Eine »Bundeswehr der Zeitenwende« hatte Verteidigungsminister Boris Pistorius (SPD) im April angekündigt. Neben der Anschaffung von neuen Waffensystemen und verstärkten Rekrutierungsbemühungen wird dafür auch die Struktur der Armee reformiert. Ein wichtiger Schritt auf dem Weg zur »Kriegstüchtigkeit« ist dabei die Einrichtung des Operativen Führungskommandos, in dem seit Freitag die Aufgaben des für Auslandseinsätze zuständigen Einsatzführungskommandos und des für das Inland verantwortlichen Territorialen Führungskommandos gebündelt werden. »Das gilt für den Hauptauftrag der Landes- und Bündnisverteidigung ebenso wie für die Amts- und Katastrophenhilfe, vom Frühjahr an auch für das internationale Krisenmanagement, bei militärischen Evakuierungsoperationen und bei Einsätzen der Spezialkräfte«, erklärte dazu der befehlshabende Generalleutnant Alexander Sollfrank am Freitag. Der Umbau der Streitkräfte soll bis April 2025 abgeschlossen sein. Die Bundeswehr zitiert Sollfrank auf der eigenen Webseite mit der Aussage, die Aufstellung des Kommandos sei »die logische Konsequenz aus dem Kernauftrag Landes- und Bündnisverteidigung«.

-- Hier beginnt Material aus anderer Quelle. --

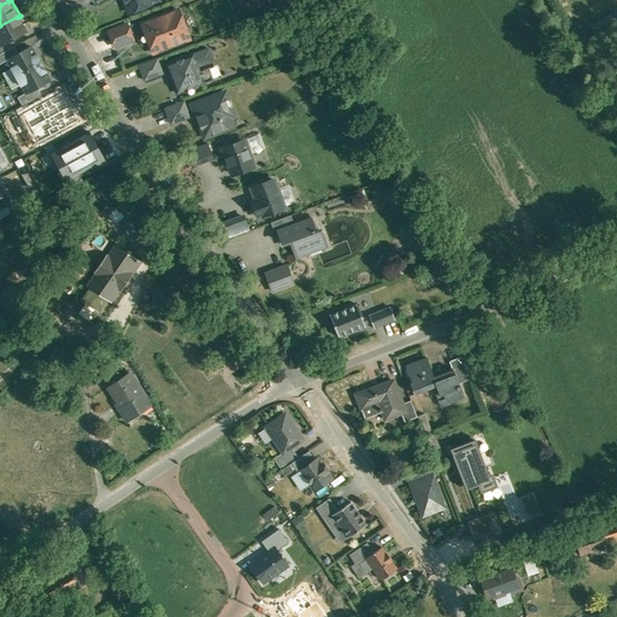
[(124,0),(130,13),(160,1),(160,0),(151,5),(148,0),(124,0)]
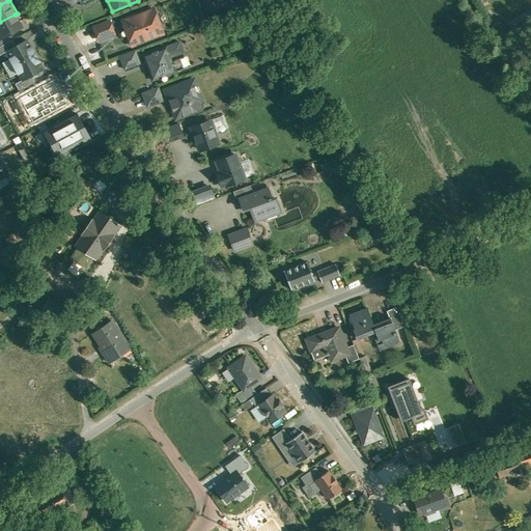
[(154,8),(122,20),(133,46),(163,33),(154,8)]
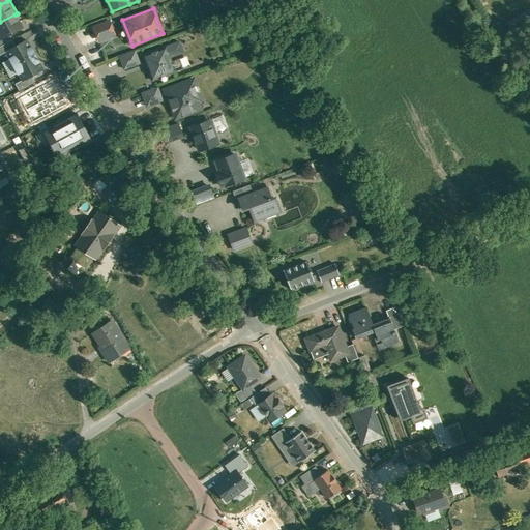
[(15,15),(0,22),(0,35),(1,38),(2,38),(10,33),(22,27),(16,15),(15,15)]
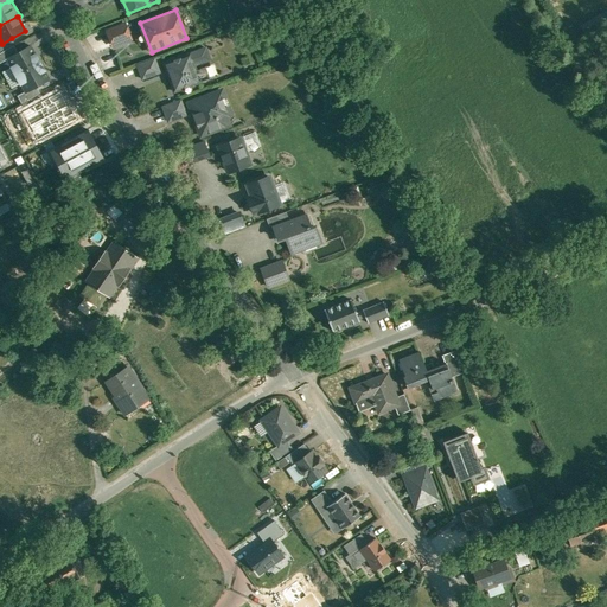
[(606,18),(583,30),(586,34),(606,21),(606,18)]
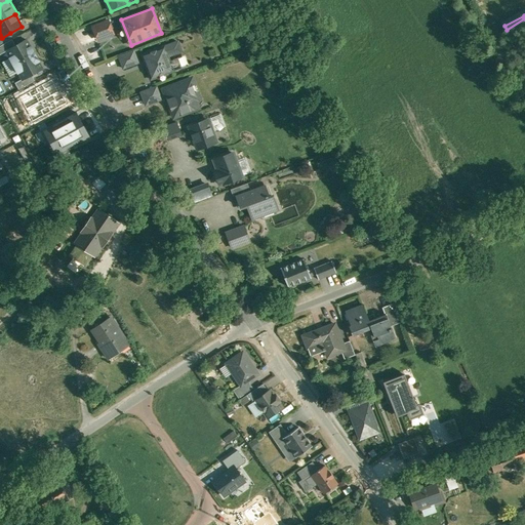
[(109,21),(93,27),(98,40),(114,34),(109,21)]
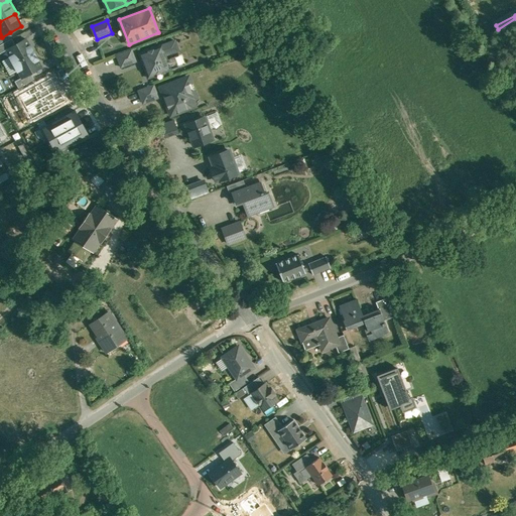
[(10,32),(2,37),(1,37),(0,37),(0,45),(12,38),(13,38),(10,32)]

Eines der zentralen Aufgabenfelder des neuen Kommandos – neben der Operationsplanung und -führung – ist der sogenannte Host Nation Support, also die Organisation der Verlegung von Truppen der NATO-Verbündeten über das Gebiet der BRD an die »Ostflanke«. Denn: »Im Bündnisfall wird Deutschland nicht mehr Frontstaat sein wie im Kalten Krieg, sondern Drehscheibe für Truppen, Waffensysteme, Munition und Versorgungsgüter. Wenn Zehntausende Soldatinnen und Soldaten durch Deutschland und Europa verlegen, kann dies nur genau abgestimmt – in vorgegebenen Transportkorridoren – und mit unserer Unterstützung erfolgreich geschehen«, erklärte Sollfrank in einem Anfang November auf der Bundeswehr-Webseite veröffentlichten Interview.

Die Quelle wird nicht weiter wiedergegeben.